Sollte sie ihn anschwärzen und damit die Dankbarkeit, die er als ihr Lebensretter verdient hatte, verraten?
Oder sollte sie abwarten und ihn beobachten, darauf hoffend, dass er genauso plötzlich, wie er erschienen war, auch wieder verschwand, ohne einen Schaden anzurichten und ohne ihrer Gegenwart gewahr zu werden?
So dachte sie, im Schlamm stehend und die bescheidene, kleine Kate anstarrend. Da vernahm sie eine tiefe, männliche Stimme hinter sich, die sagte:
»Wollt Ihr mir etwa einen Besuch abstatten, Johanna? Das hätte ich niemals zu hoffen gewagt.«
Johanna wandte sich ruckartig um und blickte in ein vertrautes, freundliches Gesicht.
Erleichtert stellte sie fest, dass es nur der Scharfrichter Justus Carnifex war. Sie hatte Schlimmeres befürchtet. Doch die Erleichterung verflog in dem Moment, in welchem sie neben dem netten Henkersgesicht einer weiteren, weniger netten, eher lüstern blickenden Visage gewahr wurde.
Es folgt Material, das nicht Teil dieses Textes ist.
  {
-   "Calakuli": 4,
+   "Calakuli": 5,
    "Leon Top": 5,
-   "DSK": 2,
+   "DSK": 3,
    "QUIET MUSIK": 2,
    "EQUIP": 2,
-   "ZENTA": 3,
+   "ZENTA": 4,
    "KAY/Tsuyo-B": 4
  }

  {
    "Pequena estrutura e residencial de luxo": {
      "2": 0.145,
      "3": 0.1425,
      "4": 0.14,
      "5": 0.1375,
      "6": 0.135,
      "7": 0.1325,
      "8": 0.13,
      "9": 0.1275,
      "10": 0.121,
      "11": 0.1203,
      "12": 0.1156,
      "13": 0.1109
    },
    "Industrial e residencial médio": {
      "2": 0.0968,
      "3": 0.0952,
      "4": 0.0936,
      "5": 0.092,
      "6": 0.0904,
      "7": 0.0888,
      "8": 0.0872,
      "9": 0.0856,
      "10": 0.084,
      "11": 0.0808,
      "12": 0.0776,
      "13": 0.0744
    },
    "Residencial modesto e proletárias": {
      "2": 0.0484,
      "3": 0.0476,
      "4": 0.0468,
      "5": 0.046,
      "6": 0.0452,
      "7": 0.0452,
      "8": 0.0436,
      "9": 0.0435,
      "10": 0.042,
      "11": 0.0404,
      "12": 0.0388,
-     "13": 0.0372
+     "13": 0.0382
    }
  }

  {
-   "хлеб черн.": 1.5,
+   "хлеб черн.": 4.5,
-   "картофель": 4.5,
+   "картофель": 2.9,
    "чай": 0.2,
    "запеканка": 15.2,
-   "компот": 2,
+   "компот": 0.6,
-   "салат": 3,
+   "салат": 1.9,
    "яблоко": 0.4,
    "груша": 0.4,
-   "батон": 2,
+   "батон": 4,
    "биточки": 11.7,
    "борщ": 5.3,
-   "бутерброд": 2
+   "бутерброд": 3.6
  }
Es war jedoch weniger seine Lüsternheit, die Johanna so erschreckte, als vielmehr die Tatsache, dass sie sich nur allzu gut an diesen Mann erinnern konnte.
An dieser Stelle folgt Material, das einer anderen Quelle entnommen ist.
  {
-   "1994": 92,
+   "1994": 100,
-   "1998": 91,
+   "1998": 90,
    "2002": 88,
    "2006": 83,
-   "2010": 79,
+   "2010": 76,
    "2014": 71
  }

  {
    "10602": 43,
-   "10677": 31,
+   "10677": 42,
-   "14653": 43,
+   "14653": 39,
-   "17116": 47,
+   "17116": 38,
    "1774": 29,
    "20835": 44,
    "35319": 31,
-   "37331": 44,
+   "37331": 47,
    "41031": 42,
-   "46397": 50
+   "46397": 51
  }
Das war der Kopfabschläger.
Philipps Handlanger.
Der Mörder Wilhelms von Eicheck.
Fassungslos betrachtete sie den Mann, während Justus Carnifex zu sprechen fortfuhr:
»Nicht erschrecken, Johanna, das ist mein Bruder Till. Ein Haudegen, aber dennoch ein guter Bursche. Er tut Euch nichts, auch wenn seine Narben eine andere Sprache sprechen. Was hat Euch hierhergeführt? Darf ich Euch einen Gefallen erweisen?«
Und mit diesen Worten deutete er auf den Eingang seiner Hütte, eben der Hütte, vor welcher Johanna stand und in die auf ihrem Hinweg Philipp in aller Heimlichkeit hineingeschlüpft war.
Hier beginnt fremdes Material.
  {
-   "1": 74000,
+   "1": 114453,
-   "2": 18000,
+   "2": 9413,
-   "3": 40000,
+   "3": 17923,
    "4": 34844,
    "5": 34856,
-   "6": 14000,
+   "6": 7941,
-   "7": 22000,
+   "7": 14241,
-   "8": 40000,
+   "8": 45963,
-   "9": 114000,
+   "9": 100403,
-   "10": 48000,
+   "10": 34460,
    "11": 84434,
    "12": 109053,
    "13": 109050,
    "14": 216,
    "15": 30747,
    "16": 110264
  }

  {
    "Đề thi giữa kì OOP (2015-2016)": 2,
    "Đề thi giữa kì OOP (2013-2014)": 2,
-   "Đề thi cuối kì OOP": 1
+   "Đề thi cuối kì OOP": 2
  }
Johanna schüttelte nur verstört den Kopf, machte dann kehrt und ging eilig zurück zum Hause ihrer Herrin, um der armen Gerda endlich die versprochene Arznei zu bringen.
XII 
Margarethe machte sich große Sorgen.
Aschfahl war das Mädchen, und sie zitterte am ganzen Leibe. Der Tee und das Pülverchen, welches Johanna vom Apotheker Vinsebeck mitgebracht hatte, zeigten kaum Wirkung. Gerdas Krämpfe waren so stark und traten in solch kurzen Abständen auf, dass sie kaum mehr ein Auge zubekam. Sie fieberte stark, doch auch die Tatsache, dass Johanna die Füße des Mädchens unermüdlich mit Salz und Essig einrieb, verschaffte ihr keine Linderung. Es sah ganz danach aus, als würde Gerda sehr bald niederkommen, und das zu einem Zeitpunkt, an dem es für das Kleine unmöglich sein würde zu überleben.